– O exemplo de Nossa Senhora.
– Corresponder à nossa vocação.
– O sim que o Senhor nos pede.

I. ENTRANDO NESTE MUNDO, disse o Senhor: Eis que venho, ó Deus, para fazer a tua vontade 1. A Anunciação e Encarnação do Filho de Deus é o acontecimento mais maravilhoso e extraordinário, o mistério mais tocante das relações entre Deus e os homens e o mais transcendental da humanidade: Deus faz-se homem para sempre!

No entanto, esse evento deu-se num pequeno povoado de um país praticamente desconhecido no seu tempo. Em Nazaré, “aquele que é Deus verdadeiro nasce como homem verdadeiro, sem que nada falte à integridade da sua natureza humana, conservando a totalidade da essência que lhe é própria e assumindo a totalidade da nossa essência humana, para restaurá-la” 2.

━━━

Objetivo
Pode reproduzir, palavra por palavra e sem nenhuma alteração, todo o texto sobre a Anunciação apresentado acima?

━━━

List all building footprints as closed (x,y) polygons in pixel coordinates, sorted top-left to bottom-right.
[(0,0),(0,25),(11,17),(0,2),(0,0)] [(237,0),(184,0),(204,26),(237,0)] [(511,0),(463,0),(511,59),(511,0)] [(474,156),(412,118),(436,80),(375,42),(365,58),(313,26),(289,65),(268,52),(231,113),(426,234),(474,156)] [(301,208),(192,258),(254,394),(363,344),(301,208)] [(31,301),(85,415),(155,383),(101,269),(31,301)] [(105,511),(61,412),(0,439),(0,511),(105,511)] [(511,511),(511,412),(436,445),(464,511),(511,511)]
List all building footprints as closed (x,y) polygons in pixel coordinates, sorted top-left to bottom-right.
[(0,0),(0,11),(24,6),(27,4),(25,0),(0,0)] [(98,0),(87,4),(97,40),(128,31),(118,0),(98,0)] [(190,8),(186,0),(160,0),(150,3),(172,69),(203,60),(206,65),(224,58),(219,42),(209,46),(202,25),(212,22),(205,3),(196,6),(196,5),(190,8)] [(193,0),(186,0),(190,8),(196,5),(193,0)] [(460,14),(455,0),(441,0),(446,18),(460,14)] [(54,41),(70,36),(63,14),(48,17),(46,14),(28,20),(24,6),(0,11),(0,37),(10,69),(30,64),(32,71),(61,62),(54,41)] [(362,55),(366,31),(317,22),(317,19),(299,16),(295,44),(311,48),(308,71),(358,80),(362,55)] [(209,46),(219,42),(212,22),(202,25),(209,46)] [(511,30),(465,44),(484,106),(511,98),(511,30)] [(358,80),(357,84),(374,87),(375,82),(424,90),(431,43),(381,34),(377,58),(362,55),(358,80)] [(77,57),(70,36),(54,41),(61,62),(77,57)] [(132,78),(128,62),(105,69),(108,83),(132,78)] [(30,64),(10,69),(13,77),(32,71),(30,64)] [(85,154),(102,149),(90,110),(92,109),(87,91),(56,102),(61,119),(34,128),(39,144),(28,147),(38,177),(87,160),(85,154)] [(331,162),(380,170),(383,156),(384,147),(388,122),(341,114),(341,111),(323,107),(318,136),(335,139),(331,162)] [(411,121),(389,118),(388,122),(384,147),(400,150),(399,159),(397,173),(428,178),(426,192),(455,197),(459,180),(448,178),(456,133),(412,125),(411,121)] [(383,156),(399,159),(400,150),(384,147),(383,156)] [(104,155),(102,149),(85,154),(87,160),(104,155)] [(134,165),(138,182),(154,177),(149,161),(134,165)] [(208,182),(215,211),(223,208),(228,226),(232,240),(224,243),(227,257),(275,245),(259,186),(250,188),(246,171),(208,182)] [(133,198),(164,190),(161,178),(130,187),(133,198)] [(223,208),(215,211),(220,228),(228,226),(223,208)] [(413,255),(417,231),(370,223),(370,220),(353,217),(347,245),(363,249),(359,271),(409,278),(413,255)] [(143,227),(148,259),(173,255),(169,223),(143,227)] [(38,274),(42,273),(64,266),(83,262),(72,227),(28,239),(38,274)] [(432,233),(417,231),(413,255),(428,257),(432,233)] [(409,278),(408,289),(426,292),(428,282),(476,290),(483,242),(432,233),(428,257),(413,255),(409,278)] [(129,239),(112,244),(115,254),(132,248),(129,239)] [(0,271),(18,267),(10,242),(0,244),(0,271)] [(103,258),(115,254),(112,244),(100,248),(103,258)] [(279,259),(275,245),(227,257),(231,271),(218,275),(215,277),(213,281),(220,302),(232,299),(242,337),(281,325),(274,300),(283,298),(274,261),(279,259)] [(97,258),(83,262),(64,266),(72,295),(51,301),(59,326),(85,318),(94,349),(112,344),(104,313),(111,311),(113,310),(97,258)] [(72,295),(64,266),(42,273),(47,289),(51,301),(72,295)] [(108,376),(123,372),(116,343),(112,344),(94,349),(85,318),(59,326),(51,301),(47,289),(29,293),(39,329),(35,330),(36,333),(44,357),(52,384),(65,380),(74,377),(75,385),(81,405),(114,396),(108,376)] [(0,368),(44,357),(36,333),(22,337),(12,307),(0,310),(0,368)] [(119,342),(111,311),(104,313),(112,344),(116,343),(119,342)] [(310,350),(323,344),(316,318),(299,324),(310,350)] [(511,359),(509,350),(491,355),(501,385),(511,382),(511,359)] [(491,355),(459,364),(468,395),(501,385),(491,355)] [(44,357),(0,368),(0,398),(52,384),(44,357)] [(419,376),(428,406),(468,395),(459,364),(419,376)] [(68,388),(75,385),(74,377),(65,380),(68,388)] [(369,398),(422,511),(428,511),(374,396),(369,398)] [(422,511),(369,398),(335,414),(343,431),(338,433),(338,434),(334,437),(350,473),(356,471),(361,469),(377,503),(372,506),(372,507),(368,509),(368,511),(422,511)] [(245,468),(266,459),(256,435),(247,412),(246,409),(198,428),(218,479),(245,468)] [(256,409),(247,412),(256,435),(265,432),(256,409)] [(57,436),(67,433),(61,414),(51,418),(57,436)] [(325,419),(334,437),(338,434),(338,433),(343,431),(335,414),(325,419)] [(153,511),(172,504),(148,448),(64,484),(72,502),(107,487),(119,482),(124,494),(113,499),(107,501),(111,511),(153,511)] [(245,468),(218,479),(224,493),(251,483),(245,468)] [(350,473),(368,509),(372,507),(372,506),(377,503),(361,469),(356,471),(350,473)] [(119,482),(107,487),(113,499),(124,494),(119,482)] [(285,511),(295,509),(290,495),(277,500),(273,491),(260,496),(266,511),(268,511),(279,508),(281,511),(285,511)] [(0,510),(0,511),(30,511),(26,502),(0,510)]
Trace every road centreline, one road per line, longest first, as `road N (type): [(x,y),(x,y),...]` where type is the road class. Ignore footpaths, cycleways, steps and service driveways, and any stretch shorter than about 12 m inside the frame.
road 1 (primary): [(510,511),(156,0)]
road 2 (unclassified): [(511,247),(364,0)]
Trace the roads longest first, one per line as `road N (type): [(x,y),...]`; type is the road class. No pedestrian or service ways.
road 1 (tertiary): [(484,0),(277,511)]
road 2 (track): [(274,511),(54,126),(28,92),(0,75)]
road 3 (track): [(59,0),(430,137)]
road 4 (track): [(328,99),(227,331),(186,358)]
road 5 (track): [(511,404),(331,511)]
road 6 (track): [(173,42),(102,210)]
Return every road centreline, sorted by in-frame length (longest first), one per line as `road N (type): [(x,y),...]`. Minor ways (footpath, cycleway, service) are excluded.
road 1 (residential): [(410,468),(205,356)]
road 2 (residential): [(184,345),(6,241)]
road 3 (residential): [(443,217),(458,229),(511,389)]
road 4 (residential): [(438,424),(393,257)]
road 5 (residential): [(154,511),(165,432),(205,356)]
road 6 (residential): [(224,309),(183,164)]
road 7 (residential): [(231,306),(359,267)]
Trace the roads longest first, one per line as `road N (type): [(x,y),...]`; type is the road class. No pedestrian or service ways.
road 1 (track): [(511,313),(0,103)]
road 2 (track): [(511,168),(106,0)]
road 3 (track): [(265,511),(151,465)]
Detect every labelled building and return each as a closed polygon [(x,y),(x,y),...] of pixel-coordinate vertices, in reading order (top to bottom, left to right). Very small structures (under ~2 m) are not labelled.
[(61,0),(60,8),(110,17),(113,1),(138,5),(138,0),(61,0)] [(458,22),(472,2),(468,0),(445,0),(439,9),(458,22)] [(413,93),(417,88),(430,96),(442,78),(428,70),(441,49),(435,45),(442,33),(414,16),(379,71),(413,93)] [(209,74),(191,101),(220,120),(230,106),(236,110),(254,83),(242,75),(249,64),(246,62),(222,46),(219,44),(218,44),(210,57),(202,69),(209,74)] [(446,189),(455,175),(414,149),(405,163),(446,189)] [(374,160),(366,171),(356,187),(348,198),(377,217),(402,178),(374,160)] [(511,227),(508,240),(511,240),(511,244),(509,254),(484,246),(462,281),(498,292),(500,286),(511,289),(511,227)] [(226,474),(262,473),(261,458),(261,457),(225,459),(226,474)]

━━━

Resposta da tarefa
– O exemplo de Nossa Senhora.
– Corresponder à nossa vocação.
– O sim que o Senhor nos pede.

I. ENTRANDO NESTE MUNDO, disse o Senhor: Eis que venho, ó Deus, para fazer a tua vontade 1. A Anunciação e Encarnação do Filho de Deus é o acontecimento mais maravilhoso e extraordinário, o mistério mais tocante das relações entre Deus e os homens e o mais transcendental da humanidade: Deus faz-se homem para sempre!

No entanto, esse evento deu-se num pequeno povoado de um país praticamente desconhecido no seu tempo. Em Nazaré, “aquele que é Deus verdadeiro nasce como homem verdadeiro, sem que nada falte à integridade da sua natureza humana, conservando a totalidade da essência que lhe é própria e assumindo a totalidade da nossa essência humana, para restaurá-la” 2.